BACKGROUND: The standard Western diet is high in processed hyperpalatable foods that displace nutrient-dense whole foods, leading to inflammation and oxidative stress. There is limited research on how these adverse metabolic drivers may be associated with maladaptive neuroplasticity seen in chronic pain and whether this could be attenuated by a targeted nutritional approach. The aim of this study was to review the evidence for whole-food dietary interventions in chronic pain management.
METHOD: A structured search of eight databases was performed up to December 2019. Two independent reviewers screened studies and evaluated risk of bias by using the National Institutes of Health assessment tool for controlled or pre-post studies and the Joanna Briggs checklist for case reports. A meta-analysis was performed in Review Manager.
RESULTS: Forty-three studies reporting on 48 chronic pain groups receiving a whole-food dietary intervention were identified. These included elimination protocols (n = 11), vegetarian/vegan diets (n = 11), single-food changes (n = 11), calorie/macronutrient restriction (n = 8), an omega-3 focus (n = 5), and Mediterranean diets (n = 2). A visual analog scale was the most commonly reported pain outcome measure, with 17 groups reporting a clinically objective improvement (a two-point or 33% reduction on the visual analog scale). Twenty-seven studies reported significant improvement on secondary metabolic measures. Twenty-five groups were included in a meta-analysis that showed a significant finding for the effect of diet on pain reduction when grouped by diet type or chronic pain type.
CONCLUSION: There is an overall positive effect of whole-food diets on pain, with no single diet standing out in effectiveness. This suggests that commonalities among approaches (e.g., diet quality, nutrient density, weight loss) may all be involved in modulating pain physiology. Further research linking how diet can modulate physiology related to pain (such as inflammation, oxidative stress, and nervous system excitability) is required.

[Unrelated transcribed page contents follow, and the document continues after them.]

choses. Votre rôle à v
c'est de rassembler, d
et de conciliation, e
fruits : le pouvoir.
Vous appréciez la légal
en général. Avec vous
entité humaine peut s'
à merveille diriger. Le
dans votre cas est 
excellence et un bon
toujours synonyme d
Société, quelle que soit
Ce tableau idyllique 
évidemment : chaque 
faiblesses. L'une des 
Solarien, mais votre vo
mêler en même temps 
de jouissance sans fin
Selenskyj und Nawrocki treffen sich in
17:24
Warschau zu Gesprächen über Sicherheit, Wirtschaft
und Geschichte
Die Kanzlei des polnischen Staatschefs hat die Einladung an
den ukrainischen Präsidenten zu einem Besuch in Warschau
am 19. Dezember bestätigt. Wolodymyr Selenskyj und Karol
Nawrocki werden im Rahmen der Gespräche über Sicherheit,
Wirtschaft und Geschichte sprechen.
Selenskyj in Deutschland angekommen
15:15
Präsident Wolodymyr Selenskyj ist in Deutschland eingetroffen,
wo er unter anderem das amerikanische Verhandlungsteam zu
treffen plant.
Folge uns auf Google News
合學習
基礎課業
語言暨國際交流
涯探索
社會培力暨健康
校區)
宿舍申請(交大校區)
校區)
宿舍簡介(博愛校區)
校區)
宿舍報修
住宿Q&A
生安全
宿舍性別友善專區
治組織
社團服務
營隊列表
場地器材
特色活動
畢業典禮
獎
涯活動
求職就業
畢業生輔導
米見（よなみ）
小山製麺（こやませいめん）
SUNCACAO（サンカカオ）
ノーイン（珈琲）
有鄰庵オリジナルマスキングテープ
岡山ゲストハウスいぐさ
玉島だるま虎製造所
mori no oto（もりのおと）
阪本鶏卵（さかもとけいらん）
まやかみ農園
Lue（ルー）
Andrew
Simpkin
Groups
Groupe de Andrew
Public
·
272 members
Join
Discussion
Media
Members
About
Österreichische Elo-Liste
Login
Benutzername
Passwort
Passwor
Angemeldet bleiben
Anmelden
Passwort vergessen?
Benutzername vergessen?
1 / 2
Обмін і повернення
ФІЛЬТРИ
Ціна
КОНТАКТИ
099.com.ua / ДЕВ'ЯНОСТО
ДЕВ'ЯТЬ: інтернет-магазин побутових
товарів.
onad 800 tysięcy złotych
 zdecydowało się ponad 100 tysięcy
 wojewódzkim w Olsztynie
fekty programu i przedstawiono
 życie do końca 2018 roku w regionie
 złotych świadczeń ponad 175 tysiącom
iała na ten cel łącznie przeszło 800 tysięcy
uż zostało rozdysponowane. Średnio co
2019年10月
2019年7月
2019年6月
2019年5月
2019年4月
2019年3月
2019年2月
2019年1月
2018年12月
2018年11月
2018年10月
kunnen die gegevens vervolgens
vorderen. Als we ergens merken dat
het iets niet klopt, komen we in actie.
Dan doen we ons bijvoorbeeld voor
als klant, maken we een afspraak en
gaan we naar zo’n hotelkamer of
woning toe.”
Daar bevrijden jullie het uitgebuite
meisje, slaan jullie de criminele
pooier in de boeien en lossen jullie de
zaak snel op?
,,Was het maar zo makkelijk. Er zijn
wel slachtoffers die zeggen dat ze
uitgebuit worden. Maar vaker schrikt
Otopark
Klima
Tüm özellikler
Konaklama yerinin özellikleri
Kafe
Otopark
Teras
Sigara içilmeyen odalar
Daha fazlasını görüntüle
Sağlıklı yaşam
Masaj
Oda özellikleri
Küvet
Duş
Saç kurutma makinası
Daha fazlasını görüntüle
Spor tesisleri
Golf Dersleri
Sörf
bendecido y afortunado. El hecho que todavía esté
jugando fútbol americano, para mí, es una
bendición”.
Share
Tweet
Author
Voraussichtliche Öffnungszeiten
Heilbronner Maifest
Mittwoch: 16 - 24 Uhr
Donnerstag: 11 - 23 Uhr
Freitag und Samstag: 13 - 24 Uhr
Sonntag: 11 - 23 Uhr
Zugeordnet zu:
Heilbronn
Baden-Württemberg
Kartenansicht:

This interesting systematic review suggests that there is a positive relationship between whole-food diets and chronic pain in a variety of patient populations (e.g. patients with arthritis, fibromyalgia, neuropathic pain, etc), and no single diet stood out in terms of its effectiveness in improving measures of chronic pain. Food as medicine is a long tradition, so this is a nice article to remind us about this old lesson. Some thoughtful suggestions are made for future research on this topic.
This is definitely information that many patients will want. Relevance to neurology patients in particular is more limited because most included pain types were non-neurological.